----- Records to use -----

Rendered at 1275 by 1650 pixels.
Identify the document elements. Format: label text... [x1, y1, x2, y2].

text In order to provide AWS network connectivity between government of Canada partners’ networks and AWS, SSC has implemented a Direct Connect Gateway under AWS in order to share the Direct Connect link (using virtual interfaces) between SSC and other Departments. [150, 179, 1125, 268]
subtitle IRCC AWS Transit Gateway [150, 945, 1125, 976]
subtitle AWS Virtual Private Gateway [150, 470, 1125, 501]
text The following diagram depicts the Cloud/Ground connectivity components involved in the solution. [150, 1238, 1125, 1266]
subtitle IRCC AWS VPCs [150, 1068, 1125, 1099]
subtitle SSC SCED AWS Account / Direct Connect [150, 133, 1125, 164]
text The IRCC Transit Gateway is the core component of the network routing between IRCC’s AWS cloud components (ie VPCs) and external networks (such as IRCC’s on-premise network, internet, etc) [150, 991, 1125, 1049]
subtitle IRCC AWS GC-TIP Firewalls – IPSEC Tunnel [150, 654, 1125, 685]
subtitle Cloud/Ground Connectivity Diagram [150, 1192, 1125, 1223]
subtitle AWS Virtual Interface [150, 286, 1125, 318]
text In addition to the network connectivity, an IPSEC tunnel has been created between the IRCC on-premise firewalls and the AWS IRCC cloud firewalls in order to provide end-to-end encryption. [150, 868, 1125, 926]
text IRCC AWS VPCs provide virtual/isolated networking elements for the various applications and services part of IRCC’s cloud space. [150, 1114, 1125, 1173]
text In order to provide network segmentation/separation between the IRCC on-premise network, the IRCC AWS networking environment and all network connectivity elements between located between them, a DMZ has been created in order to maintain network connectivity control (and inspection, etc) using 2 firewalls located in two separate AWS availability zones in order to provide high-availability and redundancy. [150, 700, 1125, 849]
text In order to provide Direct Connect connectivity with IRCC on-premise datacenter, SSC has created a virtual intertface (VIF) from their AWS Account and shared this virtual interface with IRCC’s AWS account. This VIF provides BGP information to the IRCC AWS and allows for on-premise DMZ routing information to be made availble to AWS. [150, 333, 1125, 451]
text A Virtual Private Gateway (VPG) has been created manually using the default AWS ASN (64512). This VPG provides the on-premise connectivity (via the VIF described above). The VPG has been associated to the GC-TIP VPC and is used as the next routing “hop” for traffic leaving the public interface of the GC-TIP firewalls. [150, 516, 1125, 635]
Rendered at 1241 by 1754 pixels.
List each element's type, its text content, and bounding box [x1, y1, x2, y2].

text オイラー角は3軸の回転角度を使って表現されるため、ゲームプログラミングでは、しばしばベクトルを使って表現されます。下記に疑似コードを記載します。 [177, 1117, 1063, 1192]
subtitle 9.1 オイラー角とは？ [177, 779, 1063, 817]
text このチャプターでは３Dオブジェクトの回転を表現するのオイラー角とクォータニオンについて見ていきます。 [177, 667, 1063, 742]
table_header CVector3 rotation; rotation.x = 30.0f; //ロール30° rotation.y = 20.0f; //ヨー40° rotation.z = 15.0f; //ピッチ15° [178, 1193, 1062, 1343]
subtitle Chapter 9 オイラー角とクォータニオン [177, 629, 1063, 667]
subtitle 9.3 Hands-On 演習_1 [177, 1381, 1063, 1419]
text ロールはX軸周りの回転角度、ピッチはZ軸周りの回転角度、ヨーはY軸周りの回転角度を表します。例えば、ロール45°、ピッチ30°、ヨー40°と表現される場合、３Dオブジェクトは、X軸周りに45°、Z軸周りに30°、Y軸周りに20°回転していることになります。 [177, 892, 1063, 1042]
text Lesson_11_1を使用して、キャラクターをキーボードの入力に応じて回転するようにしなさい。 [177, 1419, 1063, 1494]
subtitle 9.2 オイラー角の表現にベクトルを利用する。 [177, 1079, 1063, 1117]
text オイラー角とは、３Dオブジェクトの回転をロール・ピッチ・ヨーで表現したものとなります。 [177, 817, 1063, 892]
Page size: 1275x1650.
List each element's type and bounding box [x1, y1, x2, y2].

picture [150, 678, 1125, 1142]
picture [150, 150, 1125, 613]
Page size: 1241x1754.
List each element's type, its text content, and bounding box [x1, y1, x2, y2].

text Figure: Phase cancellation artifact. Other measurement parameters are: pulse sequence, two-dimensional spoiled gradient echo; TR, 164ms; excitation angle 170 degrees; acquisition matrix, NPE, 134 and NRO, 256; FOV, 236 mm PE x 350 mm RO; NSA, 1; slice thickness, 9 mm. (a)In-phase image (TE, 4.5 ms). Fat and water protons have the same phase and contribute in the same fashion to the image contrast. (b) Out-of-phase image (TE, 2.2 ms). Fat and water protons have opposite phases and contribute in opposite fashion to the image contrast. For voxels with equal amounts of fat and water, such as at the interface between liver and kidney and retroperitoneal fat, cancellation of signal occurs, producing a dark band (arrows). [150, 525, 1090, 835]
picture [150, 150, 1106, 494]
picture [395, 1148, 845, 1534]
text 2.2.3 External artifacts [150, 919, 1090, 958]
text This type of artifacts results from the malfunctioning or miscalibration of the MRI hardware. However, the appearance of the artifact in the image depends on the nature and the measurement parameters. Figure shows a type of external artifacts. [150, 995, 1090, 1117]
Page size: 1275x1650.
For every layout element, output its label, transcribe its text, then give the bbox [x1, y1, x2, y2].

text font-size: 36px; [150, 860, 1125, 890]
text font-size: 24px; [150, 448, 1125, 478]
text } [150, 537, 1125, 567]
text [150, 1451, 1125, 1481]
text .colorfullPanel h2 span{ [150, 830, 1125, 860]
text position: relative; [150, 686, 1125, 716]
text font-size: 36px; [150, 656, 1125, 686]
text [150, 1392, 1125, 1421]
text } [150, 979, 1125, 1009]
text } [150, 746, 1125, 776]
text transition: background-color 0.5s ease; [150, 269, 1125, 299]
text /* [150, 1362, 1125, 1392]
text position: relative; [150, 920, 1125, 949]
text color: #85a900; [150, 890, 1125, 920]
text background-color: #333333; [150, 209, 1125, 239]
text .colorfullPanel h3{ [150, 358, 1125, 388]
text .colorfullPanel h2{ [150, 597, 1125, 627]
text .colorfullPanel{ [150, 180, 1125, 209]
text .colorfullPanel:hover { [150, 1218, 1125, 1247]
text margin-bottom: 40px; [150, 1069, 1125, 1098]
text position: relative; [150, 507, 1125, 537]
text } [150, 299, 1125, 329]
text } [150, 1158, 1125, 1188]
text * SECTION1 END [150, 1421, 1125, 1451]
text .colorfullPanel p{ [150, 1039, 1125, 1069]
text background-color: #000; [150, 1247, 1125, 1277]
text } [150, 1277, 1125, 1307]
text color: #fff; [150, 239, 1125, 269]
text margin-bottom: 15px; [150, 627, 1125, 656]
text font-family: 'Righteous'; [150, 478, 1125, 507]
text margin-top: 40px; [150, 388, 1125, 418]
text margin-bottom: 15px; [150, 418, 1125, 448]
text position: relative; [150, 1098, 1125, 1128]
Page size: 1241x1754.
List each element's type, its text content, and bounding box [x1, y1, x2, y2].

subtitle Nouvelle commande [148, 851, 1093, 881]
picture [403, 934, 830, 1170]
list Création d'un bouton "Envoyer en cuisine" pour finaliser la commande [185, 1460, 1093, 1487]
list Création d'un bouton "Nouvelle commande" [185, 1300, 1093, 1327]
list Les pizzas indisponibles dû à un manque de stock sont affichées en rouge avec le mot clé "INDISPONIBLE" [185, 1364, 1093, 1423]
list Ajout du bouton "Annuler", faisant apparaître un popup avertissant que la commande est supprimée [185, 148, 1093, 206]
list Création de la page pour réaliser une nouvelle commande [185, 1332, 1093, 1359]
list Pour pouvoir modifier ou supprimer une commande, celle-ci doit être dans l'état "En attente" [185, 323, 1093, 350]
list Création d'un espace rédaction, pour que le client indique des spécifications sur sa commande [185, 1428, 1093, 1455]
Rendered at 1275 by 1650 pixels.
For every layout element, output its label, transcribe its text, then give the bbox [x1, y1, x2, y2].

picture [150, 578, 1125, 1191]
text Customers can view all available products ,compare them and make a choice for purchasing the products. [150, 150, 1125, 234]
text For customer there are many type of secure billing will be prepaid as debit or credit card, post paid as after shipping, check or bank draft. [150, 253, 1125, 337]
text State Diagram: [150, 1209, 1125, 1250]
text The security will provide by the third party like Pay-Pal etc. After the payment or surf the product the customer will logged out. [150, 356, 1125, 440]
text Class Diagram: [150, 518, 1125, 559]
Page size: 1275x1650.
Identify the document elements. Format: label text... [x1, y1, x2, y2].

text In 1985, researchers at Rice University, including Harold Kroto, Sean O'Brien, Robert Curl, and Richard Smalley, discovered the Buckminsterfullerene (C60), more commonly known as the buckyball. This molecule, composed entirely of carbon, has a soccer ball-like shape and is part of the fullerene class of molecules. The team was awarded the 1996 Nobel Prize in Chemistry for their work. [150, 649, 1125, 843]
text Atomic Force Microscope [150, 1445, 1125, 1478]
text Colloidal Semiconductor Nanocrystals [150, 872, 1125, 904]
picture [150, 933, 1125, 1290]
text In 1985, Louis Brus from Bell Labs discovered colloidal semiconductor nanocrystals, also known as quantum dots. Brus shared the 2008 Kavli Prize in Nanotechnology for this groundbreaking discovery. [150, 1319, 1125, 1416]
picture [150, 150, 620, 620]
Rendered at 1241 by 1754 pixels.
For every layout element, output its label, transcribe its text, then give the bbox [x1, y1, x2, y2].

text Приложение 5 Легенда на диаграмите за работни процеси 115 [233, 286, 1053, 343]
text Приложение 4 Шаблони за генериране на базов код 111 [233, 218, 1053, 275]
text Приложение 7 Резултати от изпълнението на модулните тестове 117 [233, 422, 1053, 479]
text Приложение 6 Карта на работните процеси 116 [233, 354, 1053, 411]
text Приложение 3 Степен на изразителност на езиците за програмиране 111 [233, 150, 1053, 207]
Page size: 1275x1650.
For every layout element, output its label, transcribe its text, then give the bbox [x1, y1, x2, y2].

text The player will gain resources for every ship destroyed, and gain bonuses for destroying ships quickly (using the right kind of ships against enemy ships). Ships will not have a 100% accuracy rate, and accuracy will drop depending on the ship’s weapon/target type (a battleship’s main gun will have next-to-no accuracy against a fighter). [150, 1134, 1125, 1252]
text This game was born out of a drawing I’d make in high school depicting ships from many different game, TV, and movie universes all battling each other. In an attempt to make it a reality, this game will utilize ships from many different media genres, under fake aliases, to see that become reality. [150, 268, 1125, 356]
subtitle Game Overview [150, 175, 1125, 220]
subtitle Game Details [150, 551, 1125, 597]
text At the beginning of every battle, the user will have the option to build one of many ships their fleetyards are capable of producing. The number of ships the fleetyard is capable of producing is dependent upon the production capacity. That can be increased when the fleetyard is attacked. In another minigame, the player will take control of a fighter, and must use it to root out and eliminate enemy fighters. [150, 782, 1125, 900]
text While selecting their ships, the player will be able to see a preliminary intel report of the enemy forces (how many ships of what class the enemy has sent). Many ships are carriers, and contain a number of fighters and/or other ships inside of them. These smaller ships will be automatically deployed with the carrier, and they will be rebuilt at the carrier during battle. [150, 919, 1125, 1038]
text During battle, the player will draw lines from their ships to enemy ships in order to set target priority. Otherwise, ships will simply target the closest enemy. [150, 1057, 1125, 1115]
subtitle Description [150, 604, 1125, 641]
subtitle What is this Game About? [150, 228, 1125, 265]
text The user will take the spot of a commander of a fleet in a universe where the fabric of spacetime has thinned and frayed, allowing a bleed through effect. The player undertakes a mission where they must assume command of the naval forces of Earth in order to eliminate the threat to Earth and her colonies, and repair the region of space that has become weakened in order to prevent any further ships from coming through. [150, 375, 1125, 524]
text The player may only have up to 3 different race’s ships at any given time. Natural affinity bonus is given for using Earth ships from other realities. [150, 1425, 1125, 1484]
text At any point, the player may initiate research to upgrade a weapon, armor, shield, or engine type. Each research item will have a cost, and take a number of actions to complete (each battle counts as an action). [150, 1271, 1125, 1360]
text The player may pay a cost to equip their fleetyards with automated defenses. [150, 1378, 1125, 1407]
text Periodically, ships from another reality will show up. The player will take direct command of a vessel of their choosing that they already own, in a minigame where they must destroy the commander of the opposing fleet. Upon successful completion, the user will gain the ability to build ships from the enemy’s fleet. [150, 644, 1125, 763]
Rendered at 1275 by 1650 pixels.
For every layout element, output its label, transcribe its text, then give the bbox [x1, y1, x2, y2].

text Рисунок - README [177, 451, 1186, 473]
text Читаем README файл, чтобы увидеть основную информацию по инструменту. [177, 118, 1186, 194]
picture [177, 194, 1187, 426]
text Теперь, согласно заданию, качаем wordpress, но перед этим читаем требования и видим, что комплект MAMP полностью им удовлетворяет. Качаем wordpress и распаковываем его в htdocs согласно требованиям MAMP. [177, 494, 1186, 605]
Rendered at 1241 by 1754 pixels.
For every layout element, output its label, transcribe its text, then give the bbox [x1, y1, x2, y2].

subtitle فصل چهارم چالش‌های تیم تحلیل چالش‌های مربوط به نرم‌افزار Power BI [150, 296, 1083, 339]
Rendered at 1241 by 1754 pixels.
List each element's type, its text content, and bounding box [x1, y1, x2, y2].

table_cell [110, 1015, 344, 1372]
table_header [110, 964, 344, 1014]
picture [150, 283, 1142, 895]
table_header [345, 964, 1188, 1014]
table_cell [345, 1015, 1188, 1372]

-----

### Work request
Copy the lines above exactly, beginning at the line containing "table_cell [110, 1015, 344, 1372]" and stopping at the last line.

### Written solution
table_cell [110, 1015, 344, 1372]
table_header [110, 964, 344, 1014]
picture [150, 283, 1142, 895]
table_header [345, 964, 1188, 1014]
table_cell [345, 1015, 1188, 1372]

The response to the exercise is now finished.